必要条件


 一歩出しただけの足が止まった。
 魅耶はゆっくりと背後を確認し、それから足早に自宅から1つ目の曲がり角まで移動した。

 そこで止まると声のした方へと静かに視線を向ける。
 真鬼がいた。
 昨晩見た夢と同じ顔の、同じ姿のその不審者がいた。

 しかし今は朝、陽の出ている時間帯。
 魅耶は起きている。
 そして何より……。

「浮い、てる……?」

 魅耶は真鬼の姿を上から下まで一往復して、ぽつりと漏らす。
 その大きな体躯は、少しだけ宙に浮いている。
 訳が分からず困惑する魅耶に対し、真鬼は深い溜め息を吐いた。

『なんてザマだ。
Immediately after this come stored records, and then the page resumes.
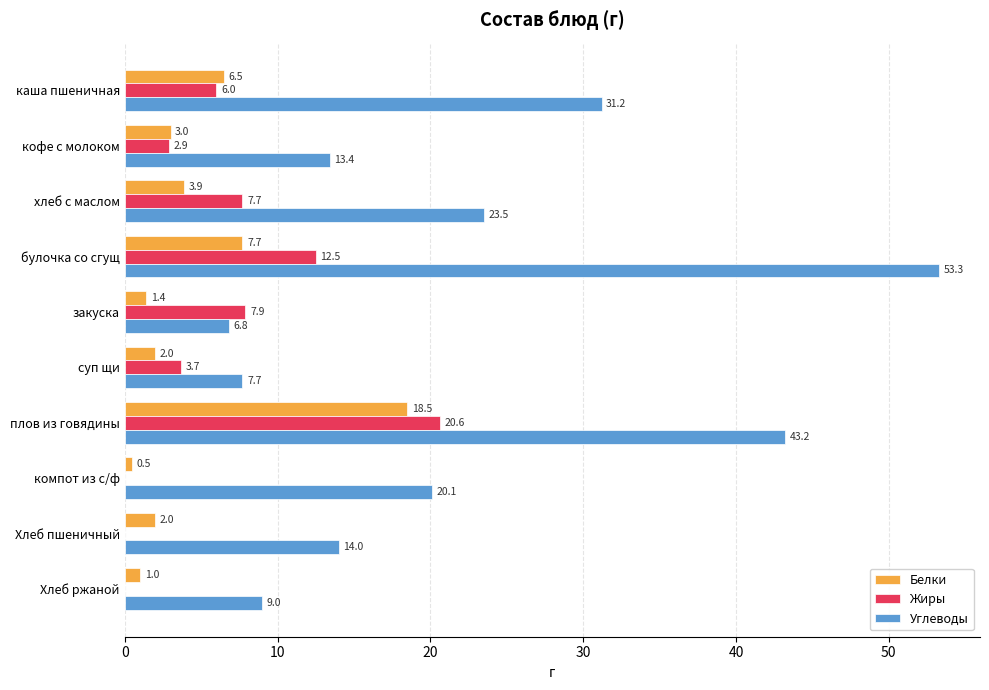

What are all the series names shown in the legend?

Белки, Жиры, Углеводы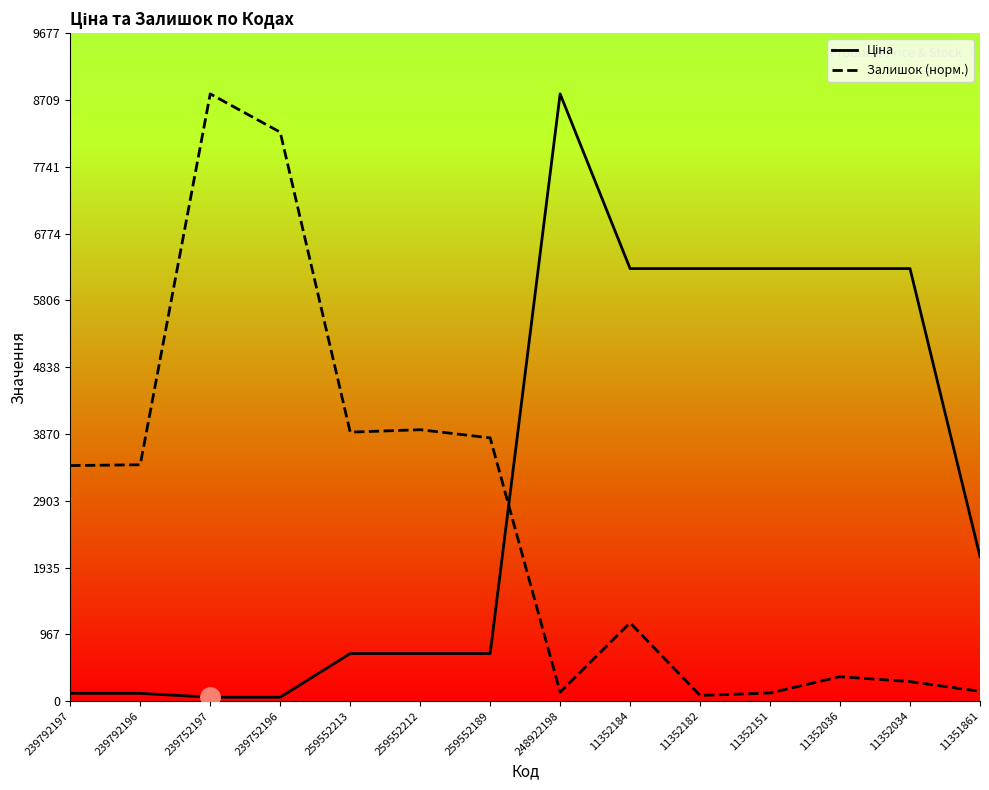

Where is the first local maximum for Залишок (норм.)?

239752197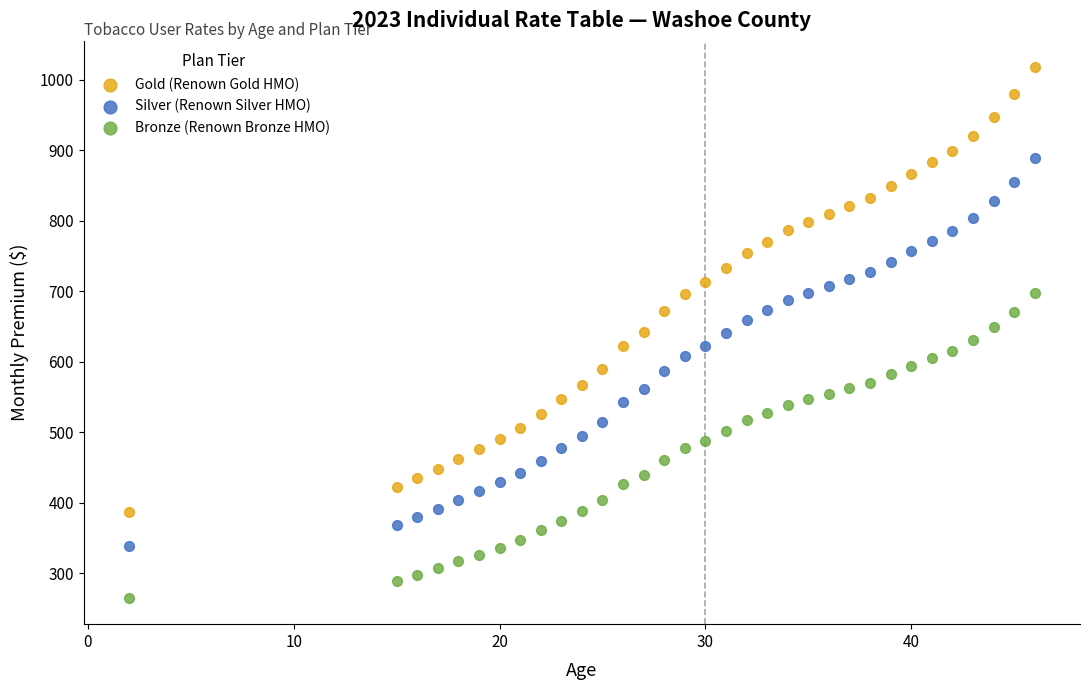

Which series reaches the minimum Y coordinate?

Bronze (Renown Bronze HMO)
これが俺の本体なのか……』

 この子供は本当に何も分かっていないらしい。
 自分が鬼神の転生者であることも、その鬼神の「土台ベース」であることも。

 どうしてこんな子供に、と真鬼が憎たらしさを込めた視線を魅耶に投げる。
 魅耶は魅耶で何か考えているのか、夢じゃない、でも触れないなどと呟いている。

 そう、魅耶から触れようとしても、その手には何の感触もしないのだった。

 昨晩は確かに真鬼の手は魅耶の頭を掴んでいた。
 けれど。

 真鬼は自分の腕を何度もすり抜ける魅耶の手を見ながら思う。
 あれも、掴んでいた、と思い込んでいるだけなのではないか……。

「魅耶じゃん。何してんの?」

 たたた、という軽快な足音がするなと思った直後、そんな声が魅耶に掛けられる。
 一緒にそちらを見た瞬間、真鬼の表情が一変する。

「か、華倉かぐらっ……さん、」

 魅耶は少しどもりながらその名を呼んで、あわあわと手を動かす。
 確かに端から見ればここには1人で壁に手を振っている魅耶しかいないのだ。

 そんな魅耶に華倉はいつも通り明るく笑って挨拶をして続けた。

「やだな改まって。今まで通り普通に呼んでよ」
「え、っ……あ、うん……」

 それはそうだけど、と魅耶は視線を外して華倉に返す。

 そんな2人のやり取りを、真鬼は驚きに目を見開いたまま見ていた。
 どういうことだ。

 主にその意識は華倉の方へ向いていた。
 否、外すことが出来なくなっていた。

 脈が早鐘を打つ。
 間違えようのない、この「匂い」。
 留まることのない噎せ返る殺気。